And no attempt — no attempt — is being made to determine whether or not these Muslims adhere to the jihad ideology. Neither by immigration officials or by the New Duranty Times (from which this comes, with thanks to Erick Stakelbeck). No one quoted in the article gives any hint of being anything but entranced by Western values, and that’s all to the good, of course, but nevertheless, it doesn’t change the fact that aspects of the jihad ideology do not come up in the immigration process.
America’s newest Muslims arrive in the afternoon crunch at John F. Kennedy International Airport. Their planes land from Dubai, Casablanca and Karachi. They stand in line, clasping documents. They emerge, sometimes hours later, steering their carts toward a flock of relatives, a stream of cabs, a new life.
This was the path for Nur Fatima, a Pakistani woman who moved to Brooklyn six months ago and promptly shed her hijab. Through the same doors walked Nora Elhainy, a Moroccan who sells electronics in Queens, and Ahmed Youssef, an Egyptian who settled in Jersey City, where he gives the call to prayer at a palatial mosque.
“I got freedom in this country,” said Ms. Fatima, 25. “Freedom of everything. Freedom of thought.”
The events of Sept. 11 transformed life for Muslims in the United States, and the flow of immigrants from countries like Egypt, Pakistan and Morocco thinned dramatically.
But five years later, as the United States wrestles with questions of terrorism, civil liberties and immigration control, Muslims appear to be moving here again in surprising numbers, according to statistics compiled by the Department of Homeland Security and the Census Bureau.

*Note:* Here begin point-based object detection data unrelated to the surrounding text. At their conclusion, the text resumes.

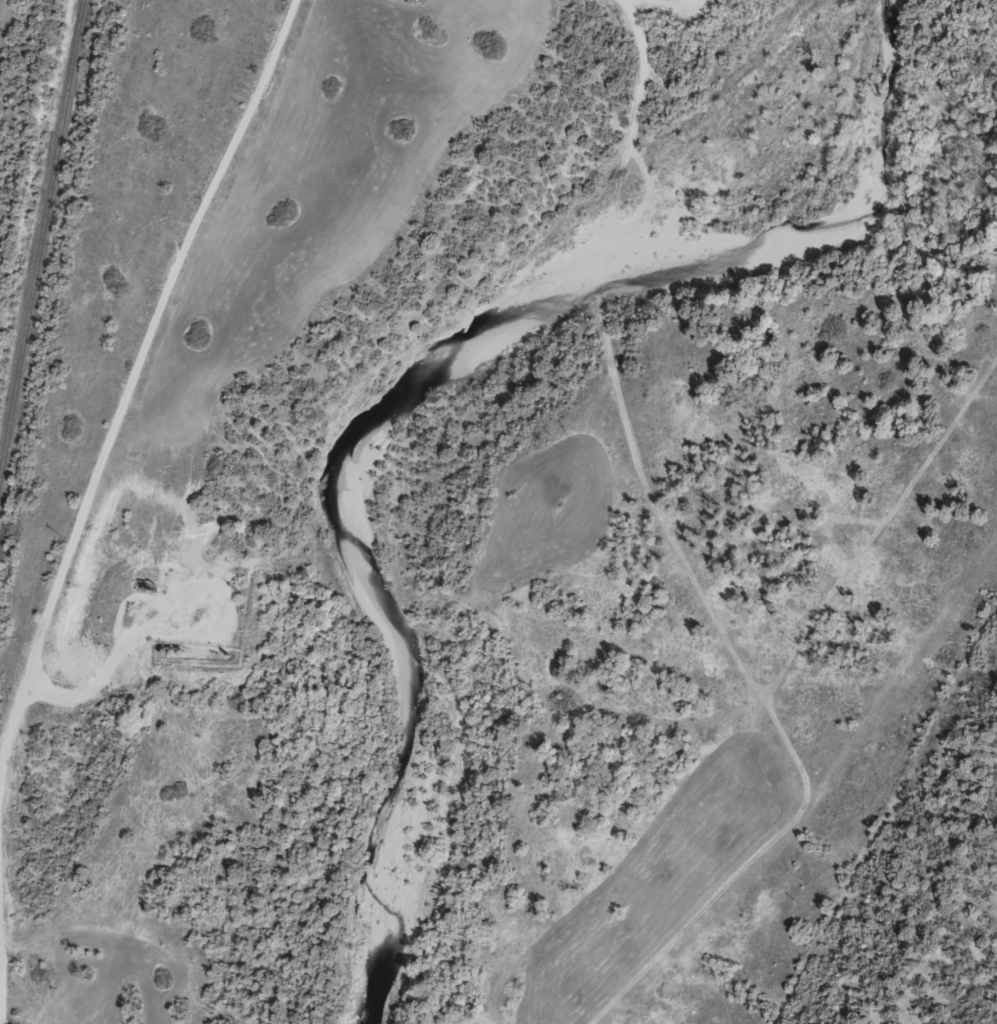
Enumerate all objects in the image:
railway: (37, 220)
road: (129, 385)
road: (682, 558)
road: (858, 867)
road: (0, 946)
road: (1, 973)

Immigrants from predominantly Muslim countries in the Middle East, North Africa and Asia are planting new roots in states from Virginia to Texas to California.
In 2005, more people from Muslim countries became legal permanent United States residents “” nearly 96,000 “” than in any year in the previous two decades. More than 40,000 of them were admitted last year, the highest annual number since the terrorist attacks, according to data on 22 countries provided by the Department of Homeland Security….

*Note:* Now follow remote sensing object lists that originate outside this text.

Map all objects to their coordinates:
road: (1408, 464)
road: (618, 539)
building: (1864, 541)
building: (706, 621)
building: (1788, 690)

“America has always been the promised land for Muslims and non-Muslims,” said Behzad Yaghmaian, an Iranian exile and author of “Embracing the Infidel: Stories of Muslim Migrants on the Journey West.” “Despite Muslims” opposition to America’s foreign policy, they still come here because the United States offers what they”re missing at home.”

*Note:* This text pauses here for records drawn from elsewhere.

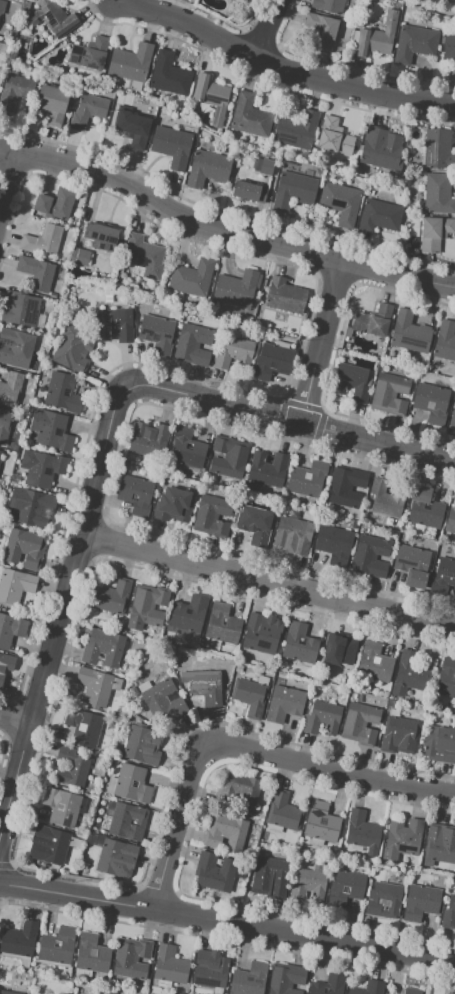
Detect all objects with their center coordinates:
building: (231, 0)
road: (117, 1)
building: (328, 5)
building: (3, 8)
building: (53, 19)
road: (268, 29)
building: (321, 31)
building: (377, 37)
building: (0, 43)
building: (413, 43)
building: (449, 48)
building: (89, 53)
building: (130, 62)
road: (282, 66)
building: (169, 75)
building: (14, 91)
building: (212, 96)
building: (52, 103)
building: (88, 110)
building: (250, 116)
building: (133, 127)
building: (296, 130)
building: (334, 137)
building: (172, 146)
building: (438, 149)
building: (379, 150)
building: (263, 166)
building: (207, 168)
road: (8, 184)
building: (293, 190)
building: (248, 191)
building: (438, 194)
building: (340, 202)
building: (55, 204)
building: (379, 216)
road: (222, 230)
building: (434, 232)
building: (101, 236)
building: (42, 240)
building: (80, 256)
building: (143, 256)
building: (36, 272)
building: (191, 277)
building: (236, 288)
building: (284, 295)
building: (19, 308)
building: (373, 321)
building: (112, 324)
building: (156, 333)
building: (409, 333)
building: (444, 340)
building: (193, 344)
road: (319, 344)
building: (73, 348)
building: (18, 352)
building: (233, 353)
building: (272, 361)
building: (352, 380)
building: (10, 389)
building: (61, 393)
building: (389, 393)
building: (431, 402)
building: (452, 414)
road: (279, 420)
building: (4, 425)
building: (54, 432)
building: (148, 438)
building: (188, 450)
building: (0, 454)
building: (229, 458)
building: (41, 468)
building: (268, 469)
building: (308, 479)
building: (346, 486)
building: (136, 493)
building: (386, 497)
building: (174, 504)
building: (426, 506)
building: (437, 506)
building: (32, 507)
building: (212, 515)
building: (450, 521)
building: (254, 525)
building: (293, 534)
building: (334, 543)
building: (24, 548)
building: (370, 555)
building: (412, 565)
building: (442, 576)
road: (269, 583)
building: (15, 585)
building: (112, 597)
building: (147, 607)
building: (188, 616)
road: (59, 624)
building: (222, 624)
building: (11, 629)
building: (262, 633)
building: (299, 641)
building: (299, 643)
building: (341, 647)
building: (102, 648)
building: (340, 650)
building: (375, 662)
building: (6, 665)
building: (410, 674)
building: (446, 678)
building: (96, 686)
building: (205, 686)
building: (250, 696)
building: (163, 701)
building: (283, 703)
road: (16, 718)
building: (321, 718)
building: (359, 723)
building: (83, 727)
building: (398, 735)
building: (142, 744)
building: (440, 744)
road: (245, 752)
building: (71, 767)
building: (132, 783)
building: (241, 789)
building: (61, 806)
building: (283, 812)
building: (127, 821)
building: (132, 822)
building: (321, 822)
building: (362, 831)
building: (225, 832)
building: (402, 839)
building: (51, 844)
building: (440, 844)
building: (114, 855)
building: (214, 872)
building: (270, 876)
building: (307, 886)
building: (345, 887)
building: (383, 899)
building: (420, 902)
building: (449, 913)
road: (227, 922)
building: (19, 939)
building: (46, 944)
building: (57, 944)
building: (91, 953)
building: (131, 958)
building: (169, 965)
building: (209, 969)
building: (249, 979)
building: (286, 979)
building: (329, 984)
building: (369, 987)
building: (8, 992)
building: (413, 992)
building: (106, 993)
building: (448, 993)

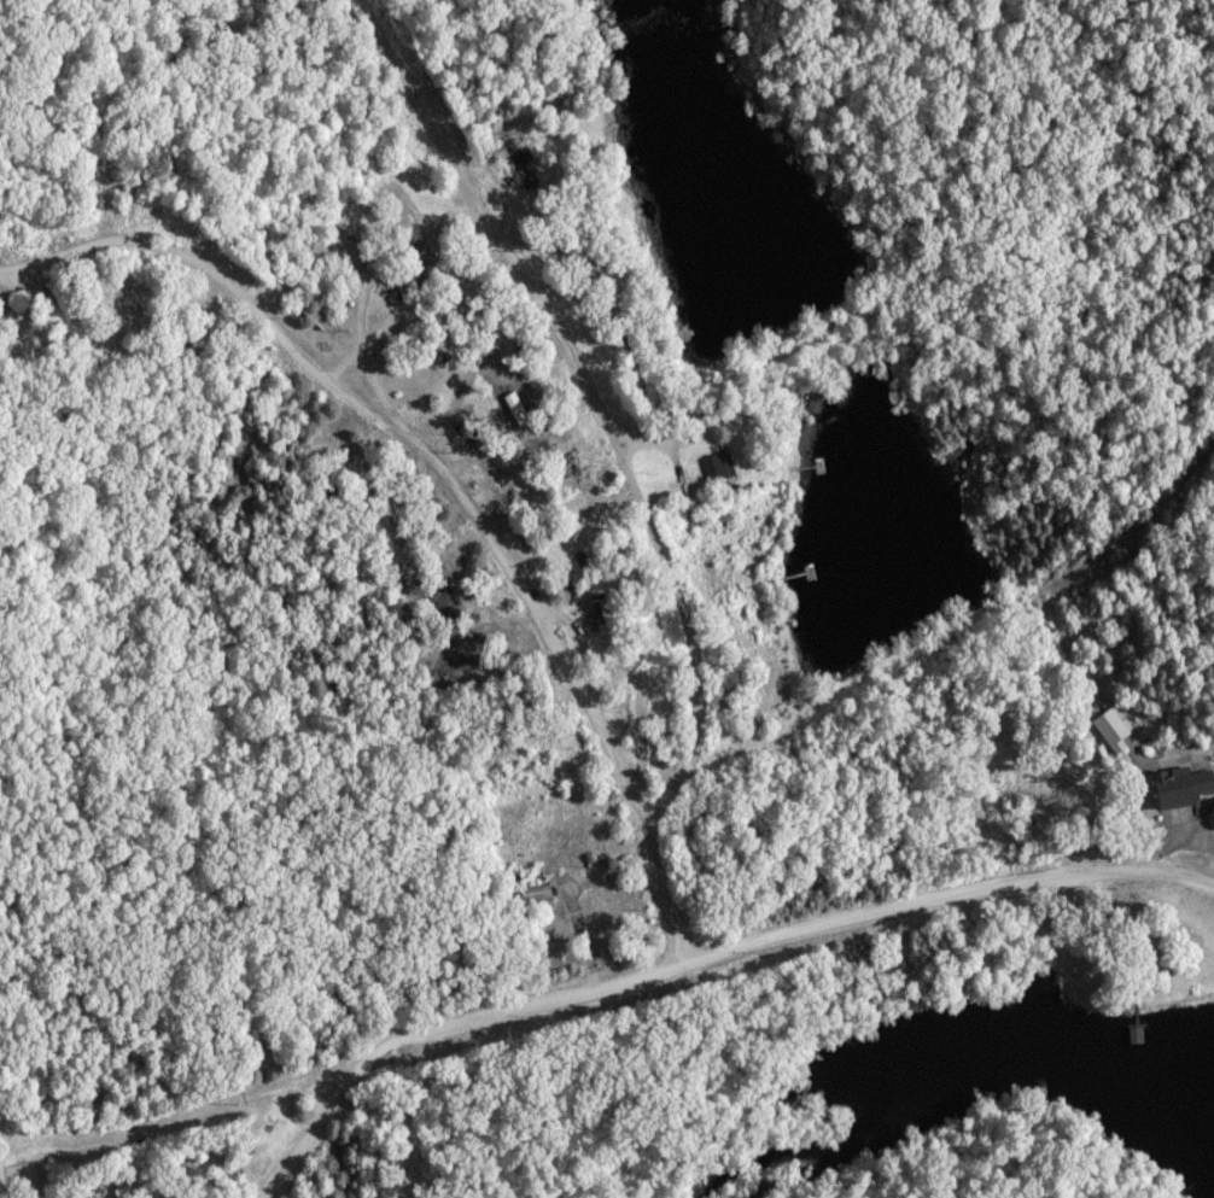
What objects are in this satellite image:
building: (521, 166)
building: (426, 256)
building: (56, 285)
building: (63, 317)
road: (106, 350)
road: (595, 401)
road: (397, 437)
building: (719, 468)
building: (381, 494)
building: (432, 593)
building: (732, 594)
building: (605, 615)
road: (1064, 641)
building: (641, 700)
building: (1113, 728)
building: (1185, 785)
building: (537, 893)
road: (660, 898)
road: (699, 958)
road: (414, 1113)
building: (103, 1195)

For Ms. Fatima, it was the freedom to dress as she chose and work as a security guard. For Mr. Youssef, it was the chance to earn a master’s degree.
He came in spite of the deep misgivings that he and many other Egyptians have about the war in Iraq and the Bush administration. In America, he said, one needs to distinguish between the government and the people.
“Who am I dealing with, Bush or the American public?” he said. “Am I dealing with my future in Egypt or my future here?”…
But Sept. 11 altered the course of Muslim life in America. Mosques were vandalized. Hate crimes rose. Deportation proceedings were begun against thousands of men, and others were arrested in an array of terrorism cases.
Some Muslims changed their names to avoid job discrimination, making Mohammed “Moe,” and Osama “Sam.” Scores of families left for Canada or returned to their native countries.
Yet this period also produced something strikingly positive, in the eyes of many Muslims: they began to mobilize politically and socially. Across the country, grass-roots organizations expanded to educate Muslims on civil rights, register them to vote and lobby against new federal policies such as the Patriot Act.
“There was the option of becoming introverted or extroverted,” said Agha Saeed, national chairman of the American Muslim Task Force on Civil Rights and Elections, an umbrella organization in Newark, Calif., created in 2003. “We became extroverted.”
In some ways, new Muslim immigrants may be better off in the post-9/11 America they encounter today, say Muslim leaders and academics: Islamic centers are more organized, and resources like English instruction and free legal assistance are more accessible.
But outside these newly organized mosques, life remains strained for many Muslims.
To avoid taunts, women are often warned not to wear head scarves in public, as was Rubab Razvi, 21, a Pakistani who arrived in Brooklyn nine months ago. (She ignored the advice, even though people stare at her on the bus, she said.) Muslims continue to endure long waits at airports, where they are often tagged for questioning because of their names or dress.
To some longtime immigrants, the life embraced by newcomers will never compare to the peaceful era that came before.
“They haven’t seen the America pre-9/11,” said Khwaja Mizan Hassan, 42, who left Bangladesh 30 years ago. He rose to become the president of Jamaica Muslim Center, a mosque in Queens, and has a comfortable job with the New York City Department of Probation.
But after Sept. 11, he was stopped at Kennedy Airport because his name matched another on a watch list.
So what? That’s an example of some kind of discrimination? That has happened to me too.